Aim of the task
Will you transcribe all the entries word for word, skipping the pictures they hold?

++++++++++++++++++++

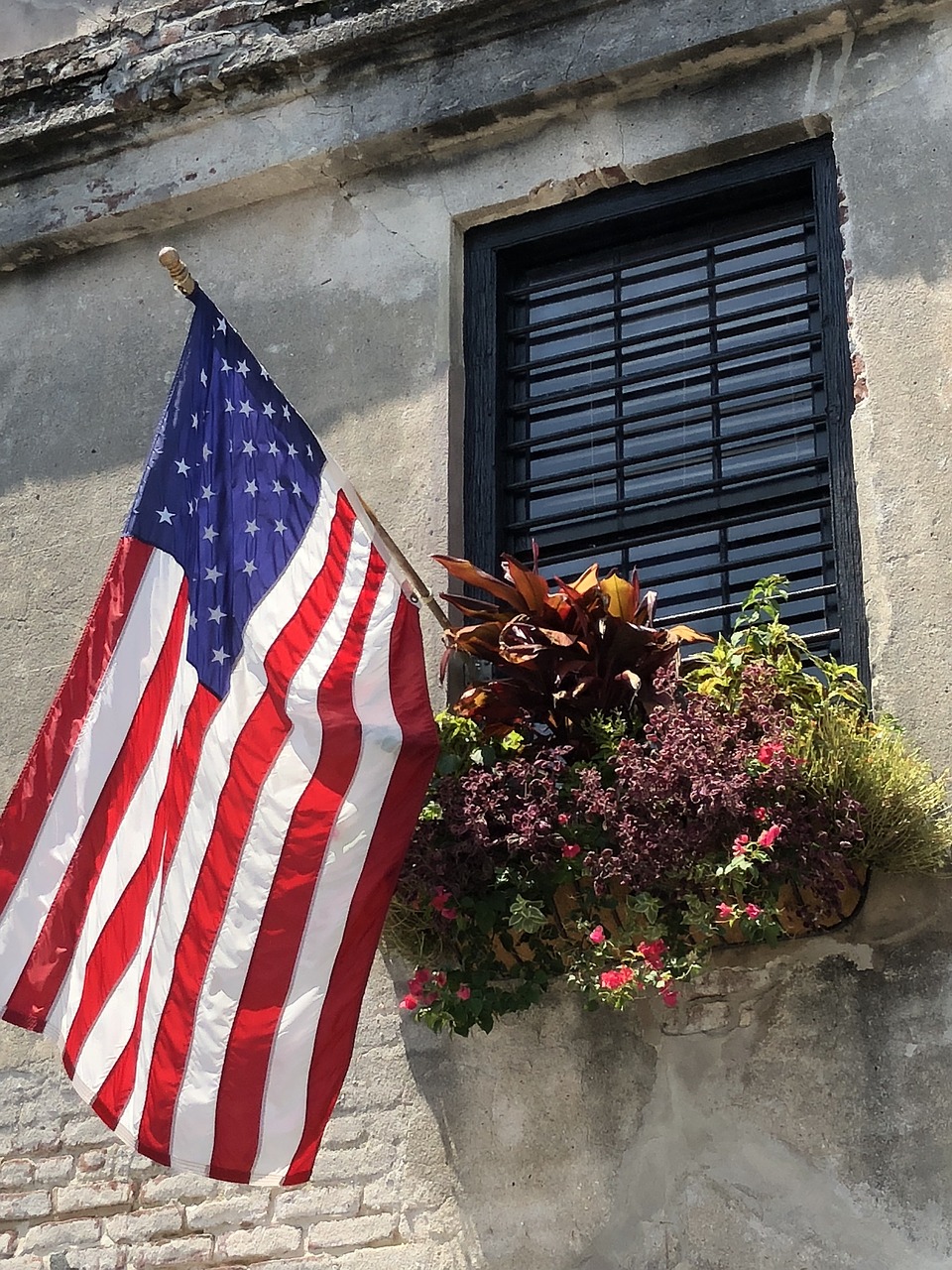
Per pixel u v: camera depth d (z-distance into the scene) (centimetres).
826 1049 464
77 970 462
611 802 455
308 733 456
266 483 491
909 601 506
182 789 463
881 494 521
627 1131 473
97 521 627
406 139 631
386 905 441
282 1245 498
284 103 657
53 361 663
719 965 481
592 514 573
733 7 596
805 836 446
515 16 625
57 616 617
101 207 670
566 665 487
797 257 579
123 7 717
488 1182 482
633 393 588
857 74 582
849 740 459
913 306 542
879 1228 443
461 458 591
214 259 654
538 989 476
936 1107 449
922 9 578
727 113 595
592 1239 465
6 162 693
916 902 471
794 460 555
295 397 612
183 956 445
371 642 469
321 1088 430
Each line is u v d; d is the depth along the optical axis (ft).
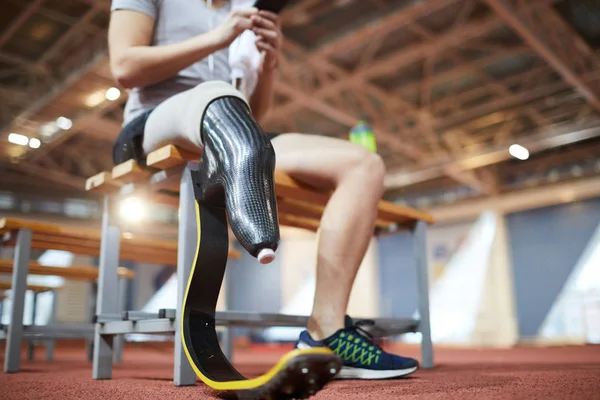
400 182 32.63
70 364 7.25
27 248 5.27
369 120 25.53
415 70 22.11
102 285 4.10
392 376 3.22
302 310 36.83
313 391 1.85
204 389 2.84
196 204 2.94
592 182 30.42
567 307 30.40
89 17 18.22
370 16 18.17
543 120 26.63
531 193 32.76
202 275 2.82
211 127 2.84
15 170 32.40
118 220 4.28
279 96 24.20
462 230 35.58
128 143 3.72
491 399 2.09
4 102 24.00
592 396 2.11
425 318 5.04
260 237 2.35
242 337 37.68
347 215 3.28
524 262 32.68
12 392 2.80
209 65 4.00
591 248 30.25
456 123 27.32
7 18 18.42
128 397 2.47
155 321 3.32
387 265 37.29
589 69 21.50
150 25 3.72
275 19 3.79
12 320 5.16
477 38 19.95
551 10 17.99
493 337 32.53
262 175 2.55
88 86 20.80
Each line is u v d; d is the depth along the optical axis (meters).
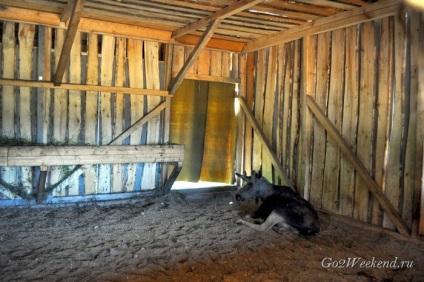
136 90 6.07
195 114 7.16
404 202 4.41
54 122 5.61
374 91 4.75
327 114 5.41
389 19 4.54
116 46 5.97
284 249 4.16
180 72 5.99
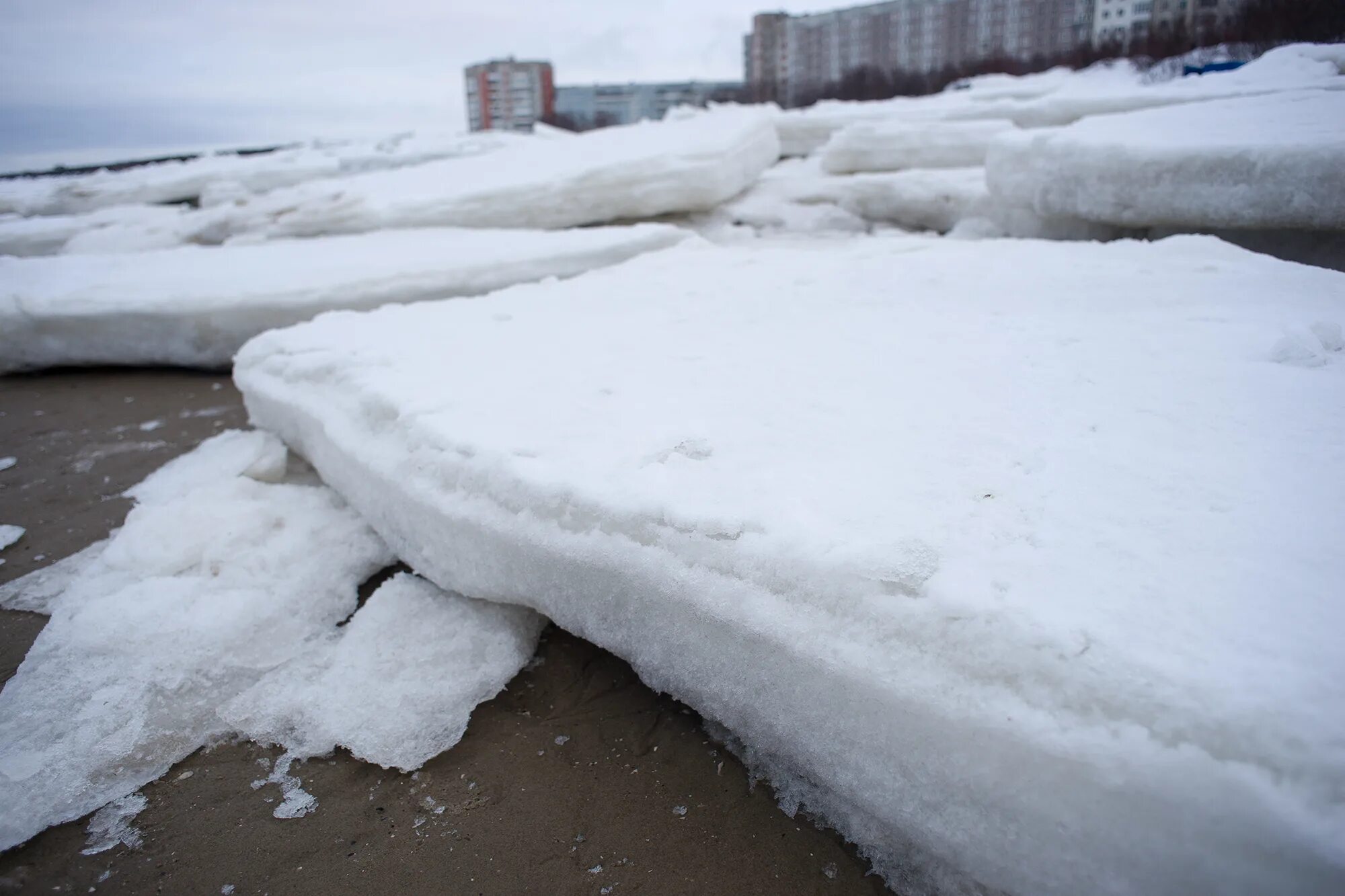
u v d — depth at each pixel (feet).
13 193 56.90
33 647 8.48
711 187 31.45
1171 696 4.38
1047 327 11.13
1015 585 5.36
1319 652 4.50
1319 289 11.76
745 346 11.41
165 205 55.72
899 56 190.08
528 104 248.93
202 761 7.31
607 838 6.40
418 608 8.80
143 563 9.62
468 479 8.24
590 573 7.23
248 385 13.17
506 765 7.17
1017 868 4.89
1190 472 6.68
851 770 5.76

++++++++++++++++++++

Solution to this exercise
Per pixel u v: camera depth d (z-distance into the scene) (centimetres).
826 1049 464
77 970 462
611 802 455
308 733 456
266 483 491
909 601 506
182 789 463
881 494 521
627 1131 473
97 521 627
406 139 631
386 905 441
282 1245 498
284 103 657
53 361 663
719 965 481
592 514 573
733 7 596
805 836 446
515 16 625
57 616 617
101 207 670
566 665 487
797 257 579
123 7 717
488 1182 482
633 393 588
857 74 582
849 740 459
913 306 542
879 1228 443
461 458 591
214 259 654
538 989 476
936 1107 449
922 9 578
727 113 595
592 1239 465
6 162 693
916 902 471
794 460 555
295 397 612
183 956 445
371 642 469
321 1088 430
Each line is u v d; d is the depth along the optical axis (ft).
400 182 32.63
70 364 7.25
27 248 5.27
369 120 25.53
415 70 22.11
102 285 4.10
392 376 3.22
302 310 36.83
313 391 1.85
204 389 2.84
196 204 2.94
592 182 30.42
567 307 30.40
89 17 18.22
370 16 18.17
543 120 26.63
531 193 32.76
202 275 2.82
211 127 2.84
15 170 32.40
118 220 4.28
279 96 24.20
462 230 35.58
128 143 3.72
491 399 2.09
4 102 24.00
592 396 2.11
425 318 5.04
260 237 2.35
242 337 37.68
347 215 3.28
524 262 32.68
12 392 2.80
209 65 4.00
591 248 30.25
456 123 27.32
7 18 18.42
128 397 2.47
155 321 3.32
387 265 37.29
589 69 21.50
150 25 3.72
275 19 3.79
12 320 5.16
477 38 19.95
551 10 17.99
493 337 32.53
262 175 2.55
88 86 20.80
Each line is u v d; d is the depth along the optical axis (meters).
136 90 6.07
195 114 7.16
404 202 4.41
54 122 5.61
374 91 4.75
327 114 5.41
389 19 4.54
116 46 5.97
284 249 4.16
180 72 5.99
u v d — depth at each pixel (feet).
13 193 56.90
33 647 8.48
711 187 31.45
1171 696 4.38
1047 327 11.13
1015 585 5.36
1319 652 4.50
1319 289 11.76
745 346 11.41
165 205 55.72
899 56 190.08
528 104 248.93
202 761 7.31
607 838 6.40
418 608 8.80
143 563 9.62
468 479 8.24
590 573 7.23
248 385 13.17
506 765 7.17
1017 868 4.89
1190 472 6.68
851 770 5.76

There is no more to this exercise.